Search the entries below for the word "TRIANGLE", then copy each line in which it is found.

———

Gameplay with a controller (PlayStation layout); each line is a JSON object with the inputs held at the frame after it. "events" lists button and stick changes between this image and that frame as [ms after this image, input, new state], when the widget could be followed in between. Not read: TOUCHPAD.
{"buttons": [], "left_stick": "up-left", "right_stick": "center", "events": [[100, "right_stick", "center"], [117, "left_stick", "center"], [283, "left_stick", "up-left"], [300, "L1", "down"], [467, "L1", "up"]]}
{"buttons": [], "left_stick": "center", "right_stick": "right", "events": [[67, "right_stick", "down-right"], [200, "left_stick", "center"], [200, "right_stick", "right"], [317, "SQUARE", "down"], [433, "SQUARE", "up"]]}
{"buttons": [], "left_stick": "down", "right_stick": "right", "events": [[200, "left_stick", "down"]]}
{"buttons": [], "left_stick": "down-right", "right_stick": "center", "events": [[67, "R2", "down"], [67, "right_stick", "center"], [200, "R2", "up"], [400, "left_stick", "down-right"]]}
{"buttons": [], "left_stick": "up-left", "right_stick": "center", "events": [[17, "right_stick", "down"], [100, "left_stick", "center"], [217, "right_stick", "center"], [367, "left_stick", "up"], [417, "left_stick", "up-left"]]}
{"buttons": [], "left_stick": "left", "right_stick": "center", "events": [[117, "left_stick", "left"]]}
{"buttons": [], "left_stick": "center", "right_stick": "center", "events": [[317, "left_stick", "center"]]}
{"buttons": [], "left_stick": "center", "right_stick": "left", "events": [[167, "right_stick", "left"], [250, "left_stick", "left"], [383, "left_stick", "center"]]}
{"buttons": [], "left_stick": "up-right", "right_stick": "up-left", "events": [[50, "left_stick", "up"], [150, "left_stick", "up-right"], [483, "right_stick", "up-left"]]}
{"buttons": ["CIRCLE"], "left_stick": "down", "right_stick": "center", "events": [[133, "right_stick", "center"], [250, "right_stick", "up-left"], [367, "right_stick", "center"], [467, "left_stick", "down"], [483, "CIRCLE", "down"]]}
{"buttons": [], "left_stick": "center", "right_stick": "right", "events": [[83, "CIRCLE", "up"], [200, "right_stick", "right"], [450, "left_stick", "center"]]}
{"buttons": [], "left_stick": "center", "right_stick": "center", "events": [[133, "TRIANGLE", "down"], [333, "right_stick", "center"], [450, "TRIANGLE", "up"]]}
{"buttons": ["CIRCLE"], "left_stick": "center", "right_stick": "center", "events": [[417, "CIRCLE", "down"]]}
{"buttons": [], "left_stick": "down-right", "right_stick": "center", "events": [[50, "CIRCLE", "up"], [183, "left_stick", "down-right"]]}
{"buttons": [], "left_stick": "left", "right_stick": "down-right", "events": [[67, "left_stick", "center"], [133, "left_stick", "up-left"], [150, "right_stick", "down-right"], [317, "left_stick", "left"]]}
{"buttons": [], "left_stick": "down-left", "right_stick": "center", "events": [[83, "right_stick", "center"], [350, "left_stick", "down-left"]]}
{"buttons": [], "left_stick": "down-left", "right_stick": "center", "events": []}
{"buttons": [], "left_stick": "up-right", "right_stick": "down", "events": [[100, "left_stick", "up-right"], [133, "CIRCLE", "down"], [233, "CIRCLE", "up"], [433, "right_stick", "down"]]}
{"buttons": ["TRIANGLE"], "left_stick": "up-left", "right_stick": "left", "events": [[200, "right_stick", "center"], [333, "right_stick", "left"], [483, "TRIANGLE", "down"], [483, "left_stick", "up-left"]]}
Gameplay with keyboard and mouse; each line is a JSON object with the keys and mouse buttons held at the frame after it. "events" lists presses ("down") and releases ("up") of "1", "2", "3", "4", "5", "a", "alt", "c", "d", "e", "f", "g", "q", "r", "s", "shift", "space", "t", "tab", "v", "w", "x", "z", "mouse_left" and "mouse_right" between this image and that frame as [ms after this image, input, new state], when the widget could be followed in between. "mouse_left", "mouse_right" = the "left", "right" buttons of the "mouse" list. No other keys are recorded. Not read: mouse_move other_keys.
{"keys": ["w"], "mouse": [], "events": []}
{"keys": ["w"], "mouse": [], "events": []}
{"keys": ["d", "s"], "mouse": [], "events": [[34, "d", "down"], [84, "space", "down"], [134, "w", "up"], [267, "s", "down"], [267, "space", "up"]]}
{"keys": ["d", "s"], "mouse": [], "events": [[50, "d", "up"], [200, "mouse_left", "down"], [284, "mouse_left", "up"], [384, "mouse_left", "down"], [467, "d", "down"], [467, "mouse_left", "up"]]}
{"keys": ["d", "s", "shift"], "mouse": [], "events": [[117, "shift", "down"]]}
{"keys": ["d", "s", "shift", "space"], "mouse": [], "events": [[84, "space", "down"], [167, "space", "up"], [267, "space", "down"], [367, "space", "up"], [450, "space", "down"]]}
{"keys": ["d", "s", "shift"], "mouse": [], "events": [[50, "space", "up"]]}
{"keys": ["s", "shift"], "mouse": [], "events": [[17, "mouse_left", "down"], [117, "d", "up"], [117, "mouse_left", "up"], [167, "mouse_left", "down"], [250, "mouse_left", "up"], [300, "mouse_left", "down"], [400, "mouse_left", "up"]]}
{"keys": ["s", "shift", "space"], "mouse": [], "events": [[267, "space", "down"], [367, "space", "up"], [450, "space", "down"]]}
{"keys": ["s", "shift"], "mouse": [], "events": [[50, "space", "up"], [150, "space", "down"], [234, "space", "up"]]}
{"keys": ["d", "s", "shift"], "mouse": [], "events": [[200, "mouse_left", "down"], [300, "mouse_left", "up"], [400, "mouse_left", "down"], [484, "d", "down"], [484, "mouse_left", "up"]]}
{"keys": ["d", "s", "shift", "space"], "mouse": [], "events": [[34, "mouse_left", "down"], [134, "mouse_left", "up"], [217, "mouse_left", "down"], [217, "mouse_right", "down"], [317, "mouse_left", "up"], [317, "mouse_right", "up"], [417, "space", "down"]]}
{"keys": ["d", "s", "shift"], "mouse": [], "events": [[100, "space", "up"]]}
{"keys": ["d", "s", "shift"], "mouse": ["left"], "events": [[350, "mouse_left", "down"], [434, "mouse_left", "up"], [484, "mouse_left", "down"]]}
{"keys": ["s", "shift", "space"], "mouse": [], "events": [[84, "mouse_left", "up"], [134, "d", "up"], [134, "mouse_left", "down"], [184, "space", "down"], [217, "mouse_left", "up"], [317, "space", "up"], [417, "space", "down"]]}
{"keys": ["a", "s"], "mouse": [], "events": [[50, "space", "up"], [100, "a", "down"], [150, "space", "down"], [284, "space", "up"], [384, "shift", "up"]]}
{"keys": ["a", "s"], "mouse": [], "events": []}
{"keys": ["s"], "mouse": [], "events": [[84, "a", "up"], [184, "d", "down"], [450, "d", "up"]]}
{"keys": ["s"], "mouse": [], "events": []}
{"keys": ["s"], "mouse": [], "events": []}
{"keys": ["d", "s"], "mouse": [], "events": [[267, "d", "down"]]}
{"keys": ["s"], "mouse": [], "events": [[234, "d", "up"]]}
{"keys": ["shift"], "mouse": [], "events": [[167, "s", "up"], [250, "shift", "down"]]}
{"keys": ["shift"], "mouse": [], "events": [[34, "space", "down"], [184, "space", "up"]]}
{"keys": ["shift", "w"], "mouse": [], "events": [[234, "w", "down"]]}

———

• **Output for this exercise**
{"buttons": [], "left_stick": "center", "right_stick": "center", "events": [[133, "TRIANGLE", "down"], [333, "right_stick", "center"], [450, "TRIANGLE", "up"]]}
{"buttons": ["TRIANGLE"], "left_stick": "up-left", "right_stick": "left", "events": [[200, "right_stick", "center"], [333, "right_stick", "left"], [483, "TRIANGLE", "down"], [483, "left_stick", "up-left"]]}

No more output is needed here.